霊犬早太郎伝説の光前寺を散策し南アルプスの峰々をながめる 雪山歩けば [3/3] (山で★深読み)
<2/3よりつづく>
標高2600 m超の千畳敷カールが悪天候で凍えそうになったので、ロープウェイとバスで地上(といっても標高850 m)に下りてきました。
「じゃあ、時間があるので、地上ハイキングでマルスウヰスキーか光前寺のどちらかに行きましょう!」
とガイドさん。
駒ヶ根フリークの私はどちらも訪問済ですが、時節柄マルスウヰスキーに行っても《試飲》はできないのでは、と光前寺に。
光前寺は天台宗の別格本山で、
➀ 《ひかりごけ》の自生と
➁ 霊犬《早太郎》の墓で知られています。
《ひかりごけ》は、いわゆる「ひかりごけ事件」を扱った武田泰淳の小説表題で有名ですが、仁王門をくぐって伸びる参道の両側、石垣の上に自生しています。
《ひかりごけ》はわずかな生育環境の変化でも枯れてしまう《準絶滅危惧種》で、原糸体のレンズ状細胞が僅かな光を反射するため、暗闇でエメラルド色に光ります。
従って、この《エメラルド色の光》を見たければ、夜来なければなりません。光をさえぎって見ようとしたが難しい。残念!
さて、霊犬・早太郎の伝説とは(少々長い引用ですが):
つまり、光前寺で飼われていたヒーロー犬《早太郎》が、隣の遠江見附村に出没する怪物を退治するためレンタルされ、見事怪物《猩々》を倒したが深手を負い、必死の思いで故郷・光前寺に戻り、和尚に《帰還報告》して力尽きた、というお話です。
ガイド氏がこの話を紹介したら、浜松から来ている女性が、
「遠江側でも、『北の信濃から早太郎がやって来て化け物を退治してくれた』話は伝えられています」
と《証言》したため、この伝説は一挙に信ぴょう性が増しましたね。
すごいぞ! 早太郎!
ところで、極悪キャラの《猩々》ですが、こんなヤツらしい:
うーむ。ロン毛の《お調子者》っぽい絵ヅラでいけないね、これは。
ただ、若い娘をかどわかしそうな《好きモノ気配》は、顔つきに漂っていますな。
さて、光前寺を後にして、ガイドさんおススメの《南アルプス一望スポット》に向かいます。中央アルプスに比べると少々距離はありますが、雪を被った峰が連なっているのが眺められます。
やはり、贅沢な場所だね、駒ケ根は。
ハイキングを終えた後は、近くの「早太郎温泉こまくさの湯」で温泉につかり、少々早い夕食を取ります。
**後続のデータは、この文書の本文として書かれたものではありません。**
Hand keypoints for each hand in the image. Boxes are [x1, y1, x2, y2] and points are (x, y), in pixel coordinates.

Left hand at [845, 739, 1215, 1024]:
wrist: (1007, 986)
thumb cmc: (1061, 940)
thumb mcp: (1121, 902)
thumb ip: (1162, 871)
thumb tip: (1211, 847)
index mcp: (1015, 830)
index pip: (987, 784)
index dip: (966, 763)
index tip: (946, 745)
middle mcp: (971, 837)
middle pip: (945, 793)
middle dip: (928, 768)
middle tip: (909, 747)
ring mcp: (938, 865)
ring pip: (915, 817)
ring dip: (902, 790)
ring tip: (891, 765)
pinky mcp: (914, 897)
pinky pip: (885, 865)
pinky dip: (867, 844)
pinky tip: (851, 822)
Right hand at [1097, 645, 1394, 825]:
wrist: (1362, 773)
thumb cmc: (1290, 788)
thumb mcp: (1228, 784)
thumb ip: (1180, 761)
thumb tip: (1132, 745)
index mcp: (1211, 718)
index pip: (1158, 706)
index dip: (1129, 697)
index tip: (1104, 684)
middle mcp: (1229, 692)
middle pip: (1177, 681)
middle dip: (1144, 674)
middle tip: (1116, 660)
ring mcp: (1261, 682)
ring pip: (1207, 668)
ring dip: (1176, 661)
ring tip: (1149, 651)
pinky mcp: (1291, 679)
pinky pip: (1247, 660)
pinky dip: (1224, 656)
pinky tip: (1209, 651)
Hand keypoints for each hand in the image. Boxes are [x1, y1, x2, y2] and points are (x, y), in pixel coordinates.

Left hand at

スノーブーツとスキースーツから解放され、湯に漬かり、……いてててて、やっぱり凍傷になっちまった! と手首から先だけお湯から上げる《降参》姿で、でも、標高2600 mで冷えた体を温めました。
今回の旅最大の後悔は、入浴後、「こまくさの湯」併設のレストランでとったご当地グルメトリオの写真を撮り忘れたことです。
まずは、「駒ケ岳醸造所」でつくられた《南信州ビール》のゴールデンエール生中ジョッキ!
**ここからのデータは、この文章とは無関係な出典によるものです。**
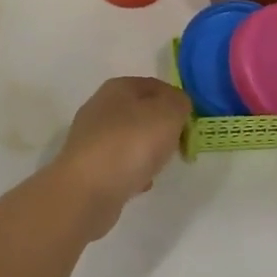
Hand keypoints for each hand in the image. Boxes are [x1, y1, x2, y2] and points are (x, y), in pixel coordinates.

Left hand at [52, 77, 190, 237]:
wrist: (87, 191)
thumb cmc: (131, 144)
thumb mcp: (168, 113)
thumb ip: (179, 103)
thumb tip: (177, 105)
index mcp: (118, 87)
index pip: (155, 85)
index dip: (176, 101)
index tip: (189, 122)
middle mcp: (100, 107)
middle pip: (141, 112)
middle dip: (161, 128)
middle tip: (176, 145)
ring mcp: (91, 138)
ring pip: (130, 138)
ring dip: (147, 151)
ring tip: (158, 167)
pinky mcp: (87, 167)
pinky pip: (118, 164)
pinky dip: (131, 172)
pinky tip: (139, 184)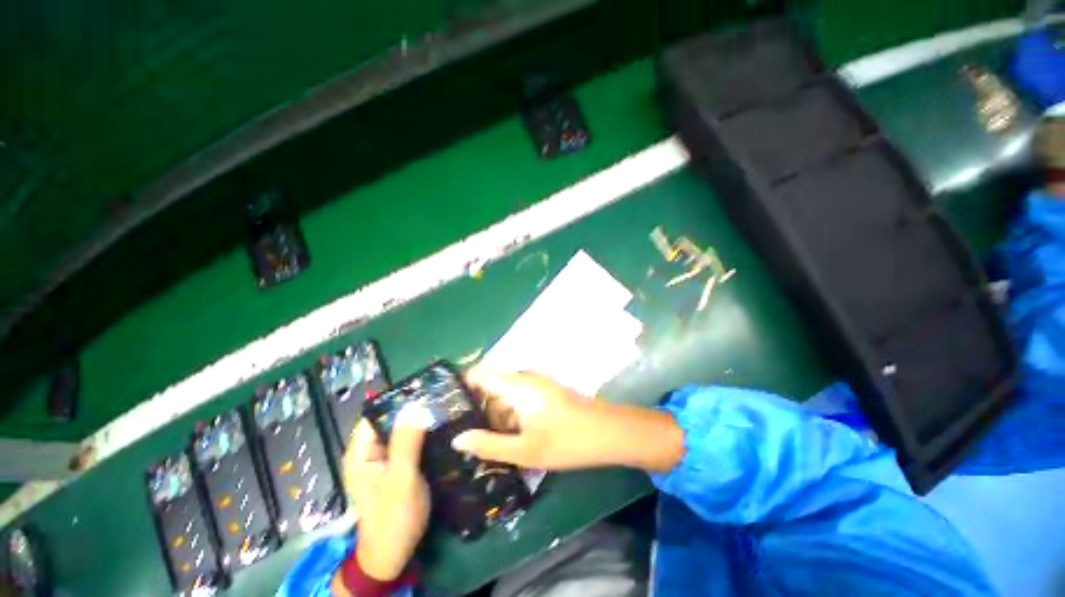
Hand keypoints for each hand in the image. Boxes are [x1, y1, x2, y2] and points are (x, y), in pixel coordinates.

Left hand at [343, 410, 429, 580]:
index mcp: (361, 452)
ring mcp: (383, 459)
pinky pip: (409, 442)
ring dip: (421, 421)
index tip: (427, 388)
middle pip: (391, 419)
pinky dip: (423, 435)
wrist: (394, 555)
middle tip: (442, 397)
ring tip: (446, 407)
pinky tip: (441, 429)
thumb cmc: (393, 518)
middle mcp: (369, 451)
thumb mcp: (401, 478)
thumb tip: (416, 404)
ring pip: (402, 430)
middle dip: (414, 408)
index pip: (377, 412)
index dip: (400, 399)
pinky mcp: (396, 466)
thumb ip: (406, 442)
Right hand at [454, 370, 683, 471]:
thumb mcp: (524, 450)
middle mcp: (524, 377)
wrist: (608, 432)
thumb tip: (457, 439)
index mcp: (516, 384)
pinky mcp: (544, 391)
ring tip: (484, 442)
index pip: (478, 374)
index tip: (445, 409)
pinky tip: (511, 437)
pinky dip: (510, 414)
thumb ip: (488, 444)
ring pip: (504, 394)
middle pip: (490, 386)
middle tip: (464, 437)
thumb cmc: (566, 441)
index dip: (460, 388)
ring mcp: (536, 383)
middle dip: (477, 408)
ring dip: (495, 414)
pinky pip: (518, 397)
細かい話になりますが、通常、地ビールの生って、一般の生より少し高価だったりしますよね。でも、ここはむしろ(30円ですが)安い!
だったら当然、地産地消でしょう。
メインは伊那谷のB級グルメ「ソースかつ丼」からご飯を抜いた《ソースかつ皿》。ソースが2種類あって、市販品よりこの食堂オリジナルの方を強く勧められましたね。
ビールのおつまみその1としてよく合いますな。
生中おかわり!
そして「ローカル珍味」は《馬モツ煮込み》。これが柔らかくてうまい!
馬の、たぶん小腸なのかな、片側だけヒダヒダが出ているモツがコンニャクや根菜と煮込んである。
馬肉は熊本が有名ですが、南信州(伊那谷、木曽谷)も馬の産地で、馬刺しなど馬肉はよく知られています。でも、馬モツは今回、初めて食べました。これはイケます!
(写真が……)
さて、最後はJR木曽福島駅から、特急しなので帰りました。
駅には、ホームに氷で作られた器の中にろうそくの灯がともされ、木製ベンチの上に並んで、旅人を見送ってくれました。